Dataset:
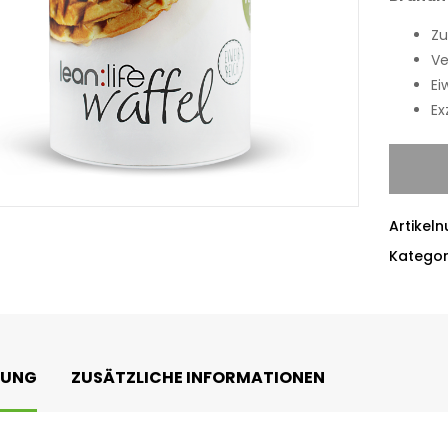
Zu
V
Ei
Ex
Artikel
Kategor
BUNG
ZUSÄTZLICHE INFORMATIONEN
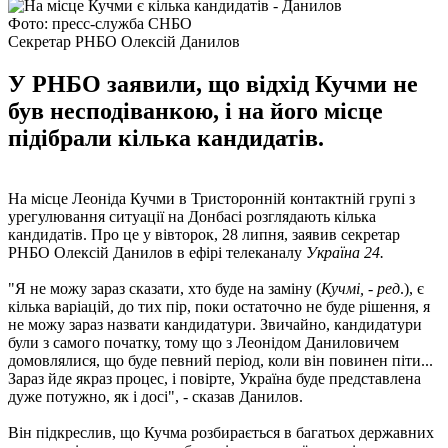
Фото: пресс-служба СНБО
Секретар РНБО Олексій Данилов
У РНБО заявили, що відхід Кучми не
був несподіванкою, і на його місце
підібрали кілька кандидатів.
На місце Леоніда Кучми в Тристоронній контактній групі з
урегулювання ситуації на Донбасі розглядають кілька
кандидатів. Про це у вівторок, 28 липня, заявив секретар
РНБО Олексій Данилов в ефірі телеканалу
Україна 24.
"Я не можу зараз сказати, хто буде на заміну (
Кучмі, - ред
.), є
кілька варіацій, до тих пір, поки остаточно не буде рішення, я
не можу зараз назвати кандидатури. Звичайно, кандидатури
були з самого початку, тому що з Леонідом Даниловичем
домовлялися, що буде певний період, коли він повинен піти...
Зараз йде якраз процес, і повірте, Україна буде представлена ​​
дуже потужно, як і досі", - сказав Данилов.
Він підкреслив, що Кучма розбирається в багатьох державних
--
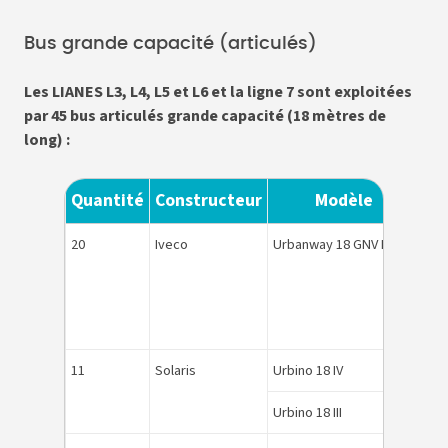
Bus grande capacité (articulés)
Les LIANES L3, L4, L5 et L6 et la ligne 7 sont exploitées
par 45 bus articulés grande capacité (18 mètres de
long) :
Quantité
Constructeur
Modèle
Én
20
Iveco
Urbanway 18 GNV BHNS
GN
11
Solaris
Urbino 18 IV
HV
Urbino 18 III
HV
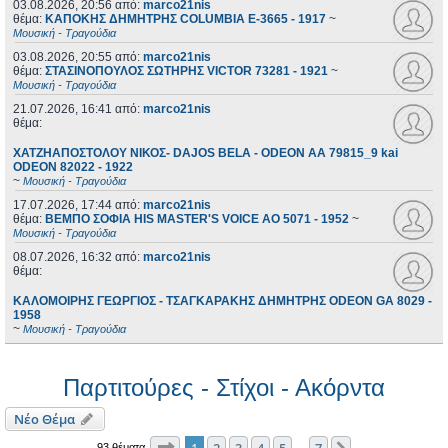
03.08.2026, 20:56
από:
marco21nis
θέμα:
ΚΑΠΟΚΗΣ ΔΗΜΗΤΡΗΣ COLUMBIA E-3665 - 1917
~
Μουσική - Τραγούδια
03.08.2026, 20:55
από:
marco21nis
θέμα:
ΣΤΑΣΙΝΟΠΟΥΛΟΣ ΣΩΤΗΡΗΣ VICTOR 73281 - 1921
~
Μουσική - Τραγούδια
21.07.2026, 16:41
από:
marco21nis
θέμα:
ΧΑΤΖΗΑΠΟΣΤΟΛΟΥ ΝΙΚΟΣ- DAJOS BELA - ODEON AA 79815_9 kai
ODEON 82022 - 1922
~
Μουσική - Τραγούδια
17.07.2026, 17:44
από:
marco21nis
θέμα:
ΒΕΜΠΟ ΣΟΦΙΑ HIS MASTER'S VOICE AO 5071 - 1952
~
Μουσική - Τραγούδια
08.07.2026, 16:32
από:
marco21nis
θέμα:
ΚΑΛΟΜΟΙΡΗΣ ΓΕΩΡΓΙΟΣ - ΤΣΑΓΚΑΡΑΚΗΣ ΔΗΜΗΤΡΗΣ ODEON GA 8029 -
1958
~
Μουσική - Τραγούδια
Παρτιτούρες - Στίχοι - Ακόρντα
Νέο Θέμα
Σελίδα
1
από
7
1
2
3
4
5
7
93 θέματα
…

Problem to solve:
Show every line of the entries that contains the string "ΔΗΜΗΤΡΗΣ".

Problem solution:
ΚΑΠΟΚΗΣ ΔΗΜΗΤΡΗΣ COLUMBIA E-3665 - 1917
ΚΑΛΟΜΟΙΡΗΣ ΓΕΩΡΓΙΟΣ - ΤΣΑΓΚΑΡΑΚΗΣ ΔΗΜΗΤΡΗΣ ODEON GA 8029 -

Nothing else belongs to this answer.